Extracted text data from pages
▼

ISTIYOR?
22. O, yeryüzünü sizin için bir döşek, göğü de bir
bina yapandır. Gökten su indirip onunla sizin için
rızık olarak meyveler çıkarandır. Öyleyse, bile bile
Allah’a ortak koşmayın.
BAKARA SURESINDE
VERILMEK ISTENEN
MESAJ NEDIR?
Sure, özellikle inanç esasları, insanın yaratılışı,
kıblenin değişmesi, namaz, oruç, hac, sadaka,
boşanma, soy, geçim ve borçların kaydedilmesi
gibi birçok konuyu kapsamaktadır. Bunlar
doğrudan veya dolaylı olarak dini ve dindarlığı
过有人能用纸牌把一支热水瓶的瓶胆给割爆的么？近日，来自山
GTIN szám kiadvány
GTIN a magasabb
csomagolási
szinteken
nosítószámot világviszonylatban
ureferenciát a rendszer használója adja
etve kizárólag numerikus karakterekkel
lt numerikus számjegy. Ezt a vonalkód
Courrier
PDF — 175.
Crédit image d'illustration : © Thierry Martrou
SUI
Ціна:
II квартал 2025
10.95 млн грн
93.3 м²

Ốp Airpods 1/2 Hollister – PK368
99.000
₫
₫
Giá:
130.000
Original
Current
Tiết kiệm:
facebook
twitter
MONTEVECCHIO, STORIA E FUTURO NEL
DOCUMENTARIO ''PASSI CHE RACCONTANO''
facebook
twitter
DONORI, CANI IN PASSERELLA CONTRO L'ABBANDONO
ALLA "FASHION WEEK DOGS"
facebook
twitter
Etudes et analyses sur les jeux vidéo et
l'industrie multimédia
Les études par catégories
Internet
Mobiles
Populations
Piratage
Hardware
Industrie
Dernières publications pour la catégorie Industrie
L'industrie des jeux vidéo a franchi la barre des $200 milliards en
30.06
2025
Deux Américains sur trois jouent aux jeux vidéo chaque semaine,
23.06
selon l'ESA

▲

* [Task instructions]
Convert the stretch of the records from the first line through the line containing "etve kizárólag numerikus karakterekkel" into a JSON list of strings, one string per line, with blank lines omitted.

* [Written answer]
[
  "ISTIYOR?",
  "22. O, yeryüzünü sizin için bir döşek, göğü de bir",
  "bina yapandır. Gökten su indirip onunla sizin için",
  "rızık olarak meyveler çıkarandır. Öyleyse, bile bile",
  "Allah’a ortak koşmayın.",
  "BAKARA SURESINDE",
  "VERILMEK ISTENEN",
  "MESAJ NEDIR?",
  "Sure, özellikle inanç esasları, insanın yaratılışı,",
  "kıblenin değişmesi, namaz, oruç, hac, sadaka,",
  "boşanma, soy, geçim ve borçların kaydedilmesi",
  "gibi birçok konuyu kapsamaktadır. Bunlar",
  "doğrudan veya dolaylı olarak dini ve dindarlığı",
  "过有人能用纸牌把一支热水瓶的瓶胆给割爆的么？近日，来自山",
  "GTIN szám kiadvány",
  "GTIN a magasabb",
  "csomagolási",
  "szinteken",
  "nosítószámot világviszonylatban",
  "ureferenciát a rendszer használója adja",
  "etve kizárólag numerikus karakterekkel"
]